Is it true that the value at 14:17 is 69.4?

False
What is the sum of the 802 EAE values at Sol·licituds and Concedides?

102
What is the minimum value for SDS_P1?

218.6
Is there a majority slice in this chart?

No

________________

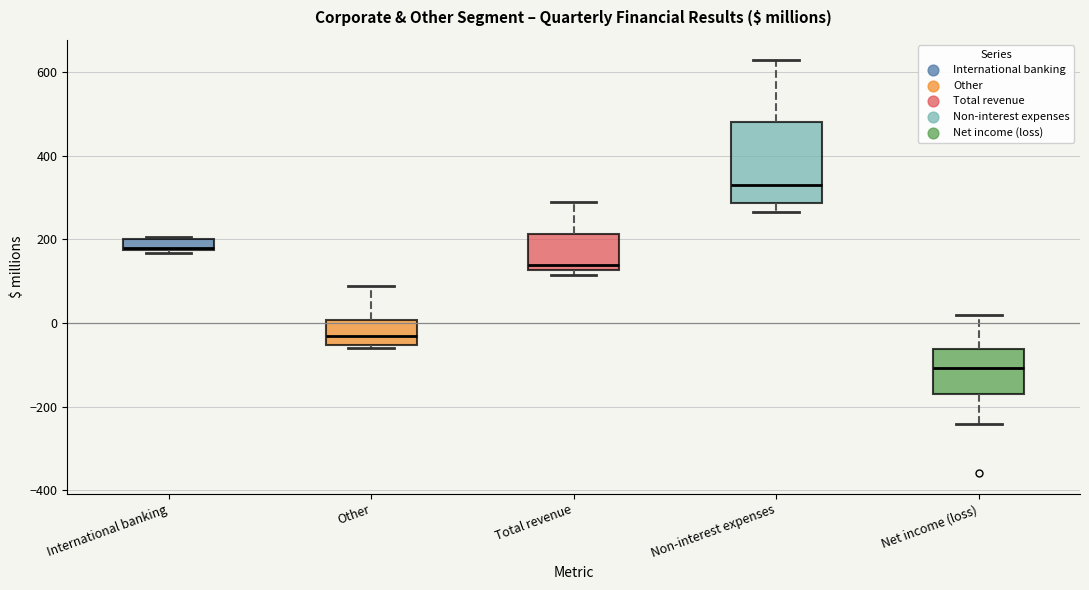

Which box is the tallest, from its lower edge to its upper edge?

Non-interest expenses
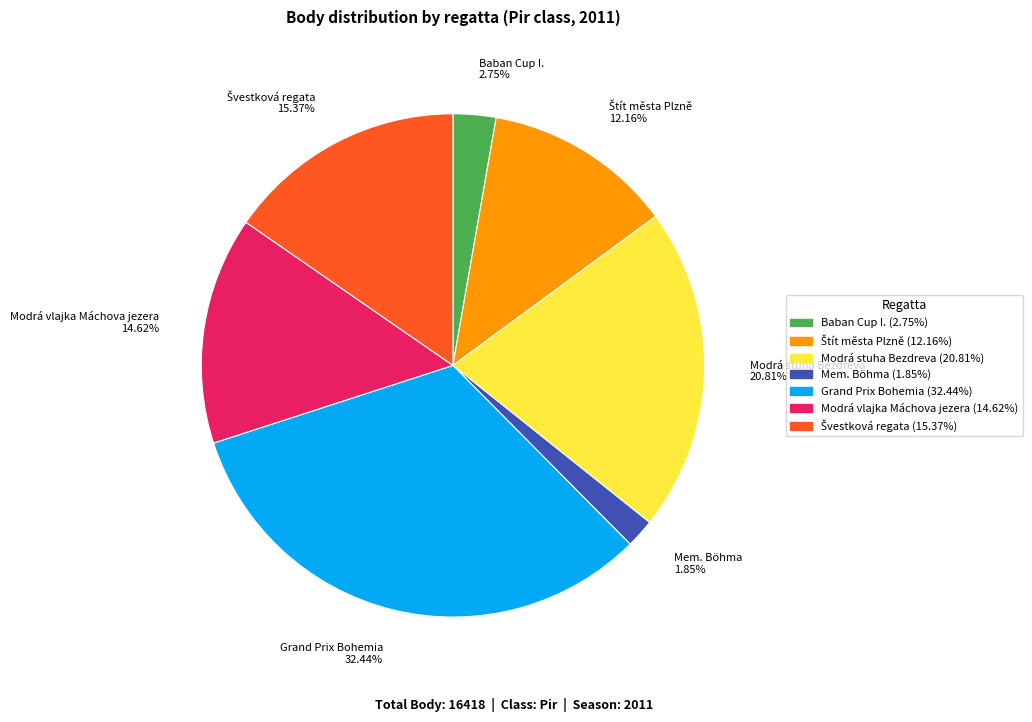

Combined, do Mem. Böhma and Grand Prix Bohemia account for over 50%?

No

________________

→ **Problem statement**
Copy the records word for word, starting with the line that contains "Is it true that the value at 14:17 is 69.4?" and ending with the line that contains "Is there a majority slice in this chart?", both lines included.

→ **Solution to this task**
Is it true that the value at 14:17 is 69.4?

False
What is the sum of the 802 EAE values at Sol·licituds and Concedides?

102
What is the minimum value for SDS_P1?

218.6
Is there a majority slice in this chart?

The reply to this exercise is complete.